Your instructions:
Please turn the lines from the one containing "How many interior" through the end of the records, inclusive, into a numbered list, omitting blank lines and the pictures.

Records from a data source
■ ■ ■ ■ ■ ■ ■

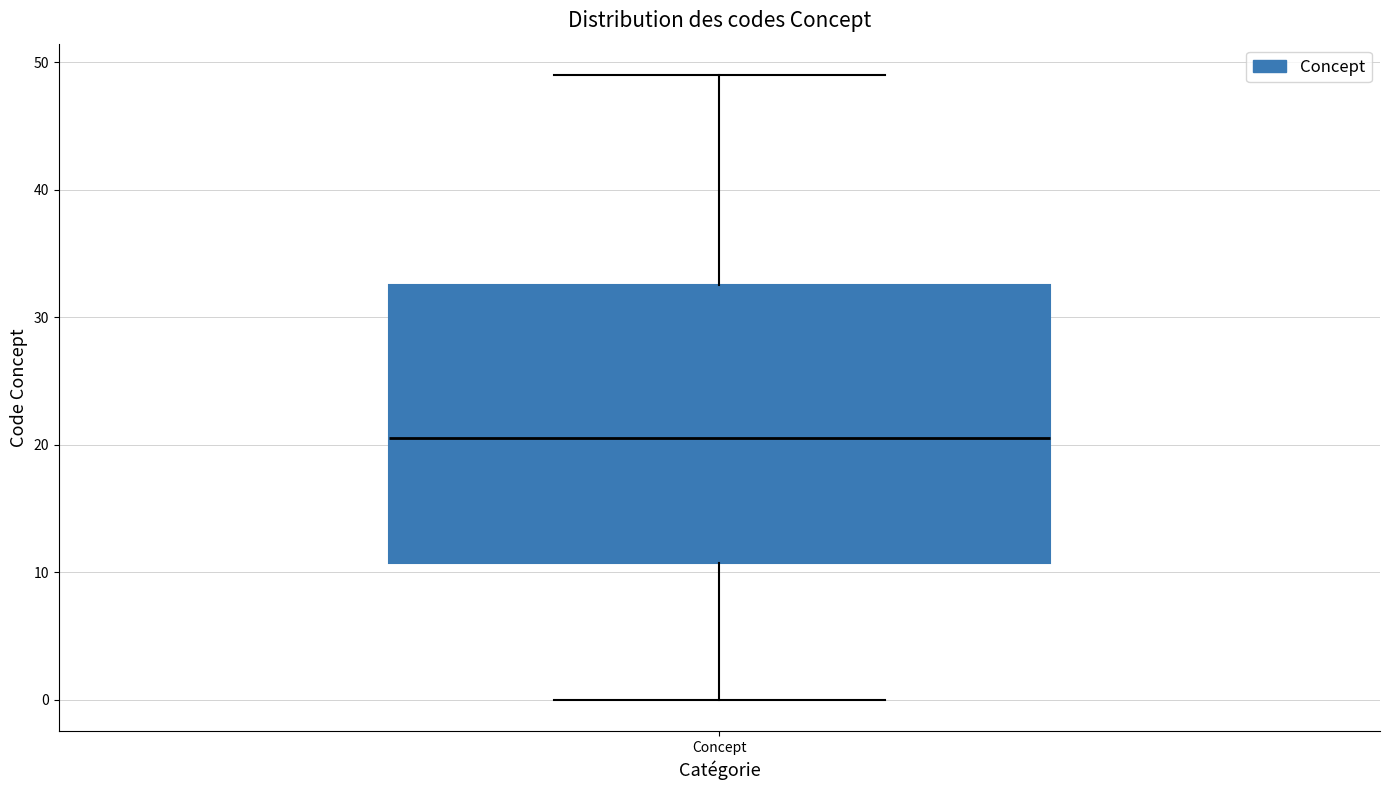

Transcribe this box plot: give where the median line is, the range the box spans, and where the two whiskers end, as read against the y-axis. The values are not printed on the chart, so give them approximately, as read against the axis.

median 21, box 11 to 33, whiskers 0 to 49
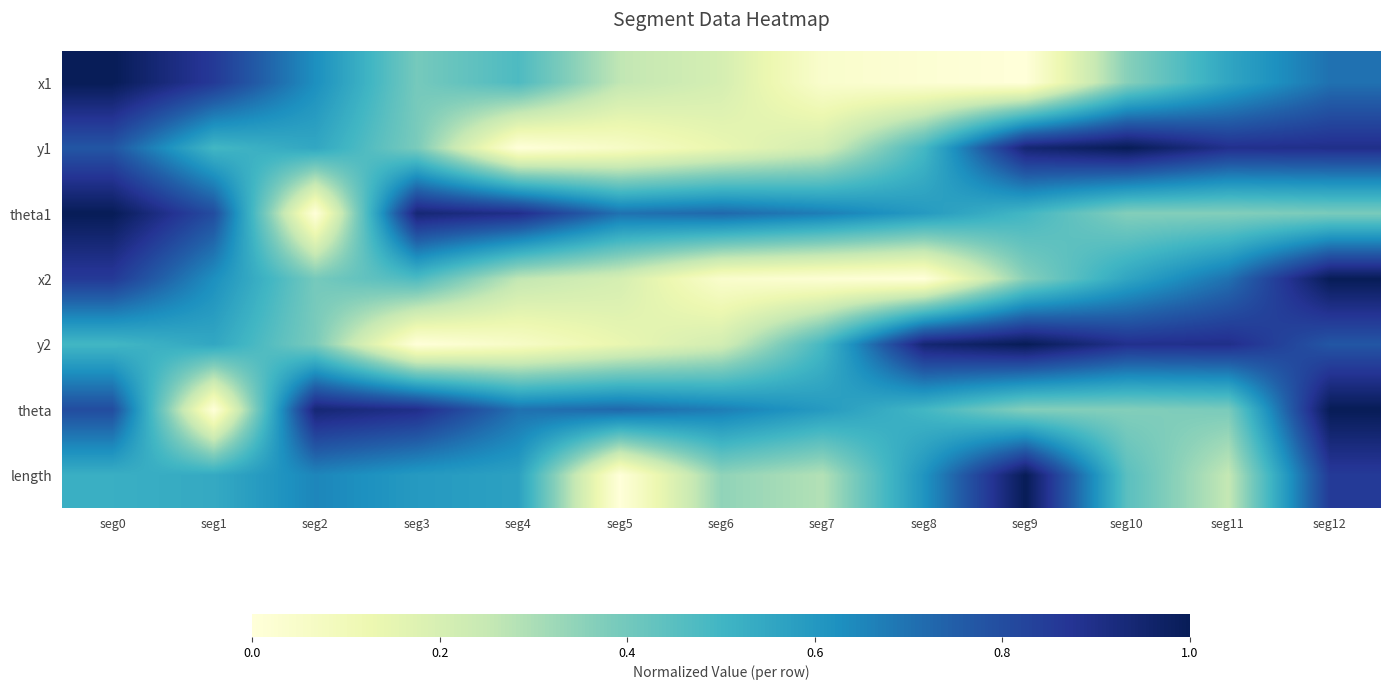

Which series has the widest spread of values?

x1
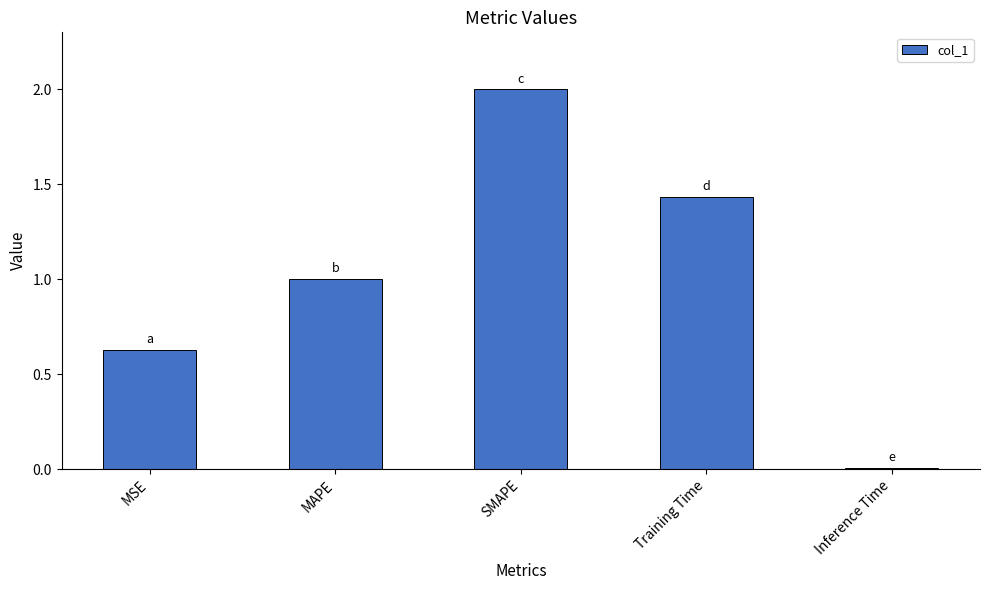

What is the sum of all values?

5.1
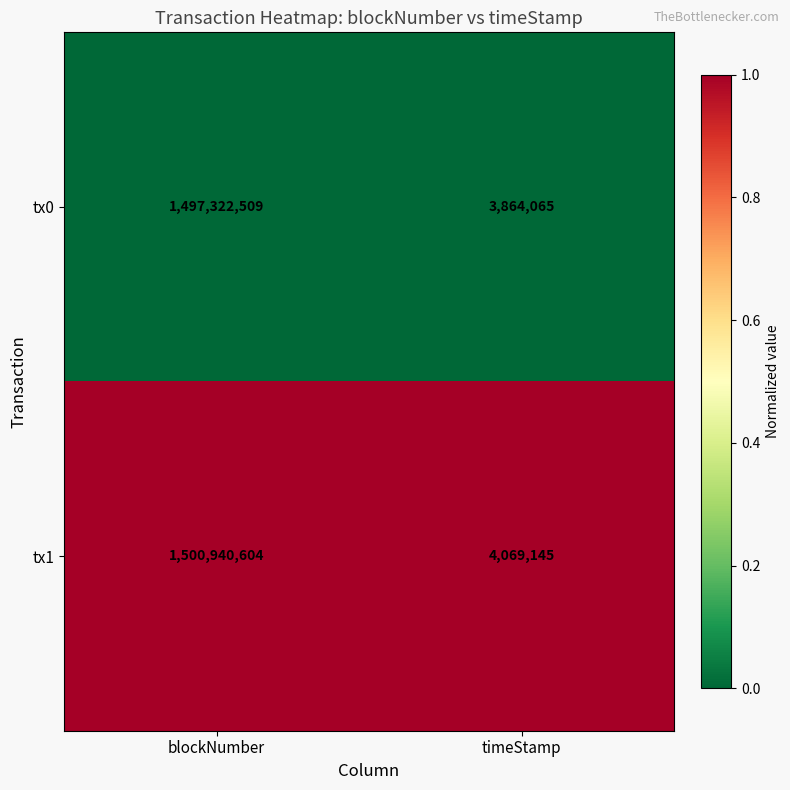

Reading left to right, what are all the values shown in this chart?

tx0: blockNumber=1497322509	timeStamp=3864065
tx1: blockNumber=1500940604	timeStamp=4069145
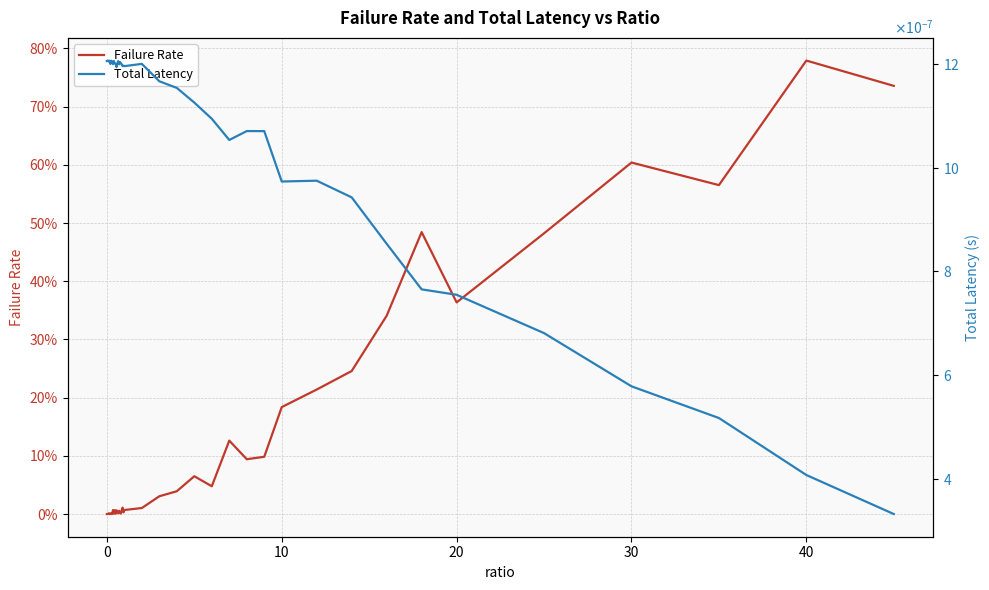

How many interior local peaks does the Failure Rate series have?

12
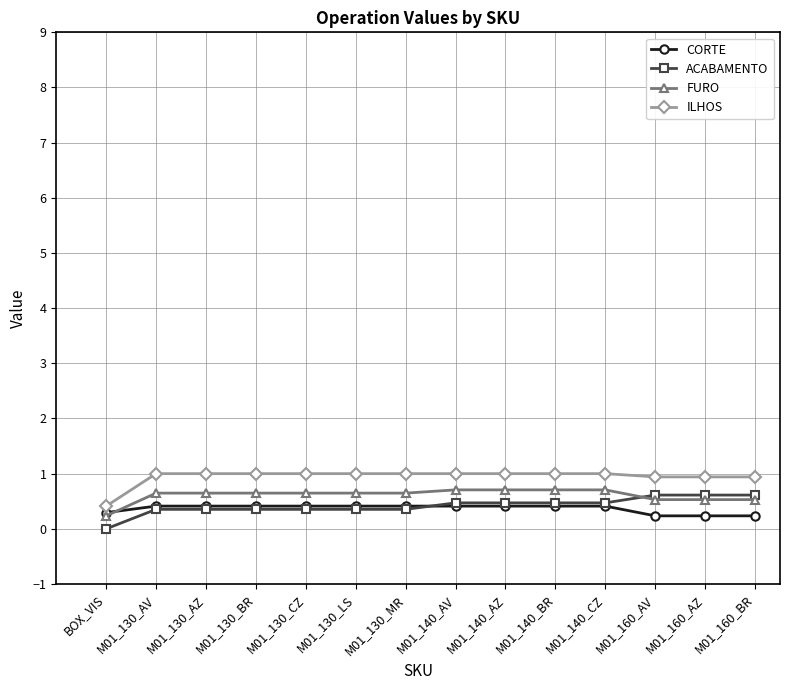

Is it true that ACABAMENTO equals 0.5 at M01_140_CZ?

True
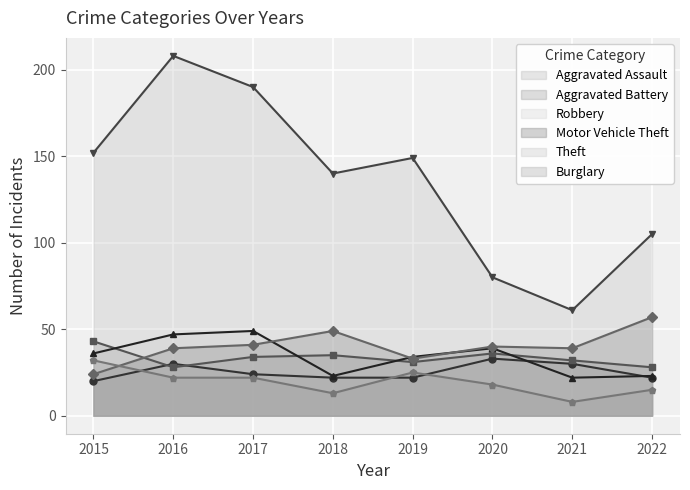

Which category has the highest value across all series?

2016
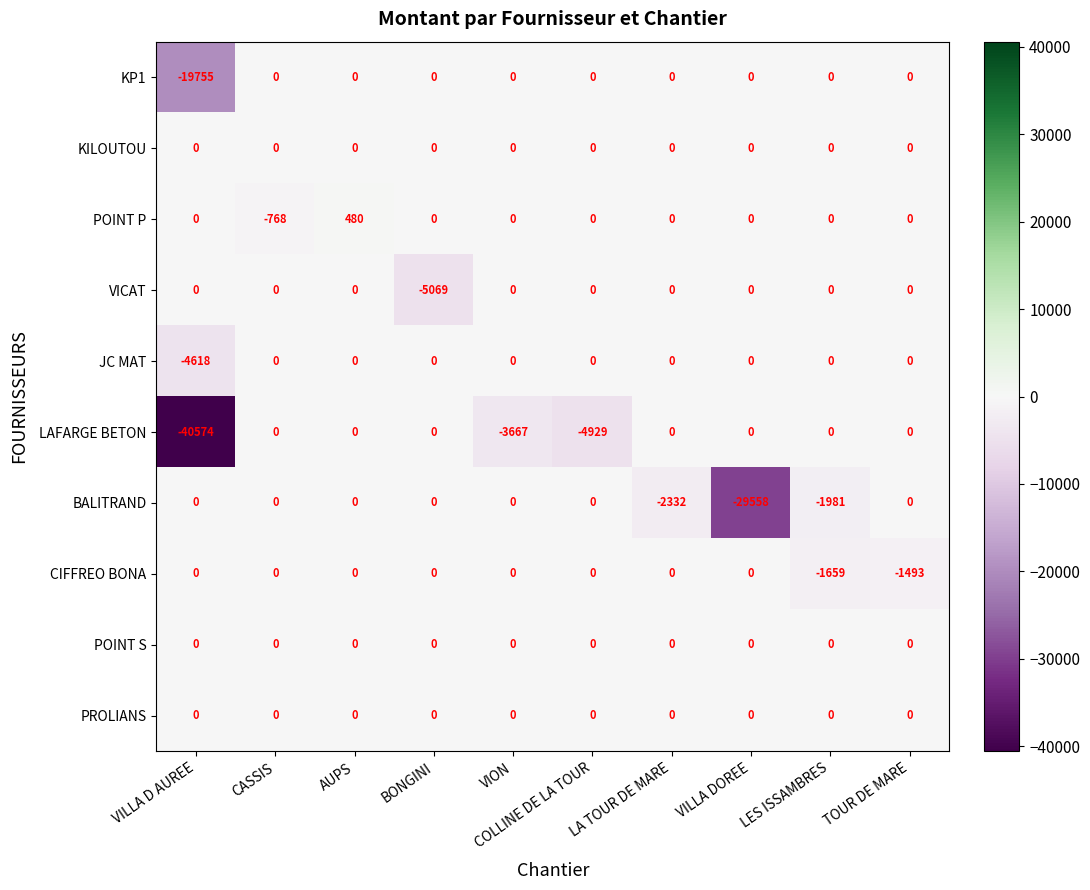

Is it true that BALITRAND equals -1981 at LES ISSAMBRES?

True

■ ■ ■ ■ ■ ■ ■

Output:
1. How many interior local peaks does the Failure Rate series have?
2. 12
3. Is it true that ACABAMENTO equals 0.5 at M01_140_CZ?
4. True
5. Which category has the highest value across all series?
6. 2016
7. Is it true that BALITRAND equals -1981 at LES ISSAMBRES?
8. True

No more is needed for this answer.